BUT THAT SPRING SHE was fourteen and would do anything. She would take off her knickers and gift them to him there if he asked her. She slipped out of the now to imagine this and her smile went, her whole face slack as he talked at her muted. His talk blew cool and stale. It rushed up her neck and reached her nose. The smell of menthol cigs brought back her hearing. He was laughing so she laughed along. This was upstairs towards the back of the bus that leaned out of town on a blood-hot Sunday in March of ’84, at teatime, quarter full, a weird red sky at Jan’s window, clouds like babies’ fingers. Below, as the bus wound her home, were cars and streets and shuttered shops and pavements of lugging, stooping, strutting funny-peculiar people – things that meant summat to Jan, but she wasn’t sure what, even though she was mithered enough to recognise when she felt it. Yet whenever she turned to see town from a bus window her gaze would drift up. She chased between buildings, checked if the sky had a colour.

And then he’d got on alone two stops after them and she had looked out at town and looked up and down and seen nowt and looked harder when he sat opposite her, and then in front, making her feel all things at once since he was black and beautiful, since he turned and spoke to her. He was old: seventeenish. He lived in Longsight so was getting off again soon.

Ten stops about. Jan counted them.

She watched him talk and shook her head. She answered back, sweating. Her eyes wouldn’t roll at his teases – of the ones she heard she’d heard before – and were tearing up. His features went runny. Her feet kicked for him whenever she made him laugh. White thighs glued to the prickly fur of the bus seat; her left hip jabbed Alice’s right. Tiny Alice, trying hard: kohled, earringed, sitting bolt straight next to her, for once not drowsy but shy and wary, even with head hair as short as the bus seats’. He ignored Alice, for now, whose chest was bigger but disguised thank fuck by a stripy lad’s shirt lifted from a box of swag outside a shut Oxfam, two Sundays gone. Jan’s red Benetton pinched from the same box. It was clinging to her front now with sweat and tugging. Her white shorts were once Alice’s. They’d finished long on Alice’s legs – legs now bruised into the aisle by Jan’s. In Alice’s mouldy bedroom Jan had made her cut the white shorts. Although Alice’s mam was unshockable and a decent seamstress she’d been out for the night and Jan had mithered till Alice cut them herself. She cut them so fast and high she snipped the pockets and wouldn’t wear them again. But they fitted Jan just right.

Stop three:

By now Jan could only breathe short. The bus hissed and voices ran upstairs. He looked round at who’d got on and she re-posed and pulled her Benetton tight to offer herself as he faced back.

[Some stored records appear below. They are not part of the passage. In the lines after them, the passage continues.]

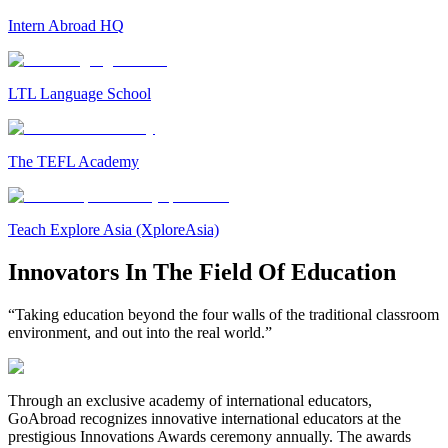
Intern Abroad HQ
LTL Language School
The TEFL Academy
Teach Explore Asia (XploreAsia)
Innovators In The Field Of Education
“Taking education beyond the four walls of the traditional classroom
environment, and out into the real world.”
Through an exclusive academy of international educators,
GoAbroad recognizes innovative international educators at the
prestigious Innovations Awards ceremony annually. The awards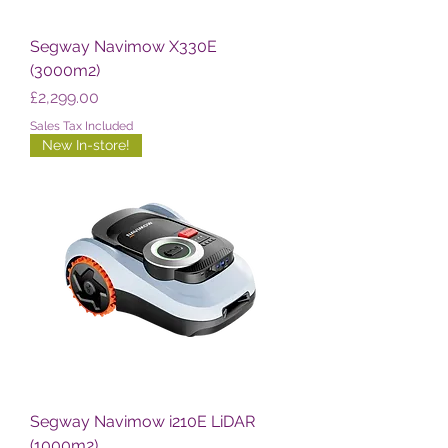
Segway Navimow X330E
(3000m2)
Price
£2,299.00
Sales Tax Included
New In-store!
Segway Navimow i210E LiDAR
(1000m2)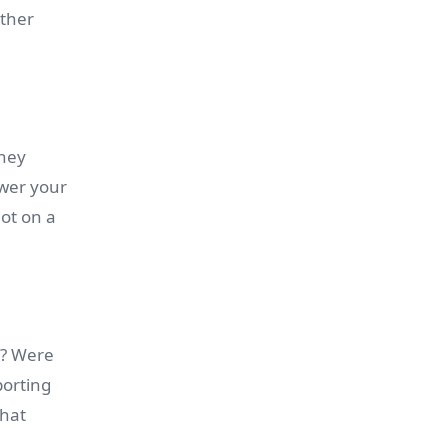
rther
they
swer your
not on a
d? Were
porting
what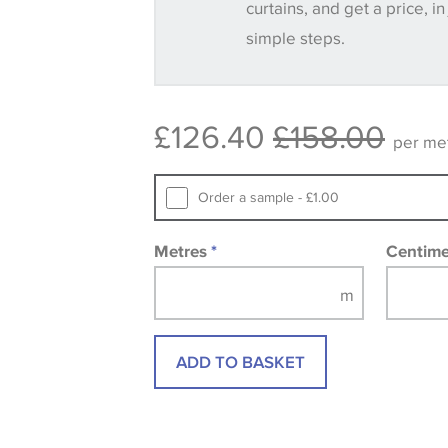
curtains, and get a price, in
simple steps.
Some wallpapers and panels do not ha
available, in these circumstances we 
consult the wallpaper pattern book. Sa
£126.40
£158.00
design wallpapers and fabrics may be
per me
printed image.
Order a sample - £1.00
Metres
*
Centim
ADD TO BASKET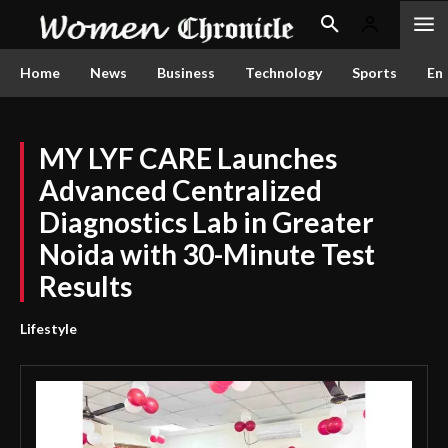
Home
News
Business
Technology
Sports
En
MY LYF CARE Launches
Advanced Centralized
Diagnostics Lab in Greater
Noida with 30-Minute Test
Results
Lifestyle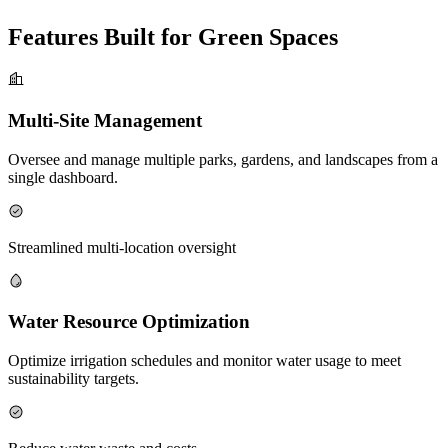
Features Built for Green Spaces
Multi-Site Management
Oversee and manage multiple parks, gardens, and landscapes from a
single dashboard.
Streamlined multi-location oversight
Water Resource Optimization
Optimize irrigation schedules and monitor water usage to meet
sustainability targets.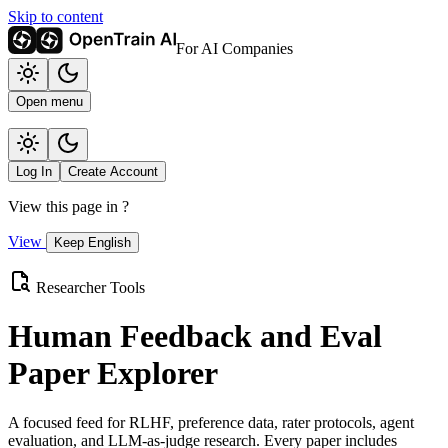
Skip to content
For AI Companies
Open menu
Log In
Create Account
View this page in
?
View
Keep English
Researcher Tools
Human Feedback and Eval
Paper Explorer
A focused feed for RLHF, preference data, rater protocols, agent
evaluation, and LLM-as-judge research. Every paper includes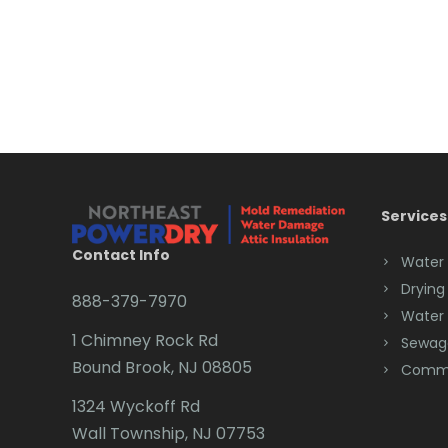
Services
Contact Info
Water
Drying
888-379-7970
Water
1 Chimney Rock Rd
Sewag
Bound Brook, NJ 08805
Comme
1324 Wyckoff Rd
Wall Township, NJ 07753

‘D’yever go Caribbean Club?’ he said.

‘Yeah. Course.’

‘Fridays are dead good. Have I seen yous there?’

‘Might have.’ She split her white thighs and put her hands in the hot space. Then she straightened her arms, shifting most of her weight and rocked forward. He was already leaning over his seat and his menthol cig-smell rushed her again. She tasted it. She wanted to lick the day’s grease from his face. The bus bounced past Ardwick Green, accelerated in fits; she toppled back into her seat; he finished whatever he was saying and watched her, watching how things settled.

In this Jan showed him that these pale Wythenshawe girls had bloomed early, and that this was accidental only in Alice, who was still indifferent to her own power and not quite afraid of it or able to direct it, which neutered her to some lads, Jan had noticed, and for others doubled Alice’s power over her own. So Jan grinned at him still and grinned in pain.

‘How old a’you two, then?’

Alice looked at Jan. Jan refused to look at Alice.

‘Have a guess,’ Jan said.

‘. . .Seventeen?’

Her ribs swelled apart with pleasure. Things inside her unhitched.

Jan breathed just fine.

Jan could have him.

Jan would have him.

Stop two:

‘This is me next. You and all.’

She drummed his seat with more kicks.

‘. . .Jan?’ Alice whispered close.

What?

‘How you gunna get back? When your mam rings us, what am I saying?’

But the bus hissed and he stood and she stood and she knocked past Alice’s bruised legs, grinning back: ‘See yous tomorrow then, yeah? Ta-ra.’